For this example, the Cloud Dev Web Boulter Plate repository was chosen on the Select a repository page, which is the repository linked in the prerequisites section.

Creating the YAML Pipeline

Choose Starter pipeline from the Configure your pipeline section. With the starter pipeline, you can build your own pipeline from scratch to include any tasks you need to build your app.

Review your pipeline YAML and remove lines 13-19 until the code is consistent with the screenshot below. These lines aren’t needed because they’re pseudocode.

Click the Show assistant button to add the two tasks that are needed to establish the build pipeline, as shown in the screenshot below. Two tasks need to be added:

Here are the two tasks you will need to add:

  • Copy files– The task copies the code from the linked GitHub repository and stores it in the CICD pipeline to be used for the next task. In Azure DevOps, the target local folder path on the pipeline agent has been predefined.
  • Publish build artifacts – This task takes the copied code from the Copy files task and creates an artifact out of the copied code. The path to publishing uses the same predefined variable as in the Copy files task since that’s where the code was copied. The Publish build artifact task needs to look in that location to create an artifact out of the code.

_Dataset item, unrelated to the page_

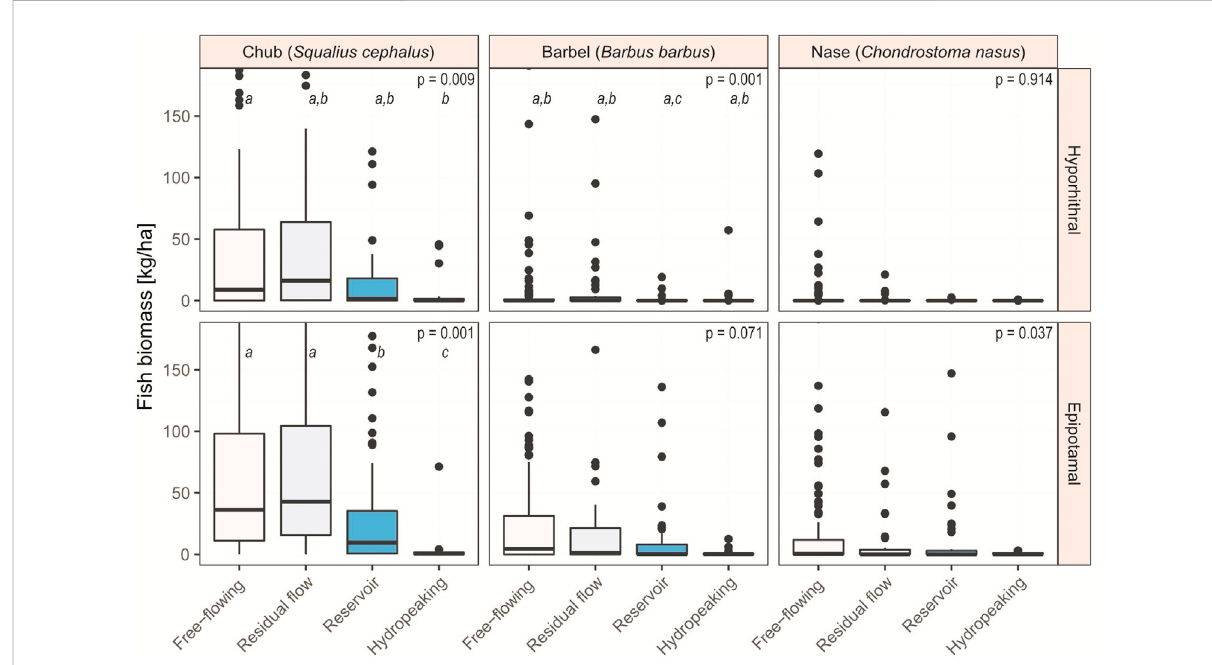
FIGURE 5 Biomassofthethreetargetspeciesinthehyporhithralandepipotamal fi shregion(graylingandbarbelzone),separatedbyhydro-morphological impact type. Outliers and data points > 180 kg/ha have been graphically cut off for better readability (chub: n = 55, max = 1,107 kg/ha; barbel: n = 10, max = 682 kg/ha; nase: n = 9, max = 1,076 kg/ha). This dataset includes only river sections where the respective target species is classi fi ed as ‘ dominant ’ or ‘ subdominant ’ according to the Austrian Leitbild classi fi cation (BAW, 2007). The same letters above the boxplots indicate that the categories are considered equal, different letters indicate a signi fi cant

You should see code similar to this if you click on the blue Add button on both tasks.

trigger:
    - master
    
    pool:
      vmImage: 'ubuntu-latest'
    
    steps:
    - task: CopyFiles@2
      inputs:
        SourceFolder: 'web'
       Contents: '**'
        TargetFolder: '$(Build.ArtifactStagingDirectory)'
    - task: PublishBuildArtifacts@1
      inputs:
        PathtoPublish: '$(Build.ArtifactStagingDirectory)'
        ArtifactName: 'drop'
        publishLocation: 'Container'

 

Deploying the Pipeline

Run the build pipeline by clicking the blue Save and Run button.

Azure-pipelines.yml is a file that is created when the YAML pipeline is coded and must be located where the code that is being built and converted to an artifact can exist. The Save and Run page allows you to provide a commit message, or you can leave it blank and just commit directly to master since the existing code is linked in the prerequisites section of GitHub.

Click the blue Job button to see how the code is being built and converted into an artifact.

Congratulations! Your dev pipeline in Azure DevOps has been successfully created and deployed.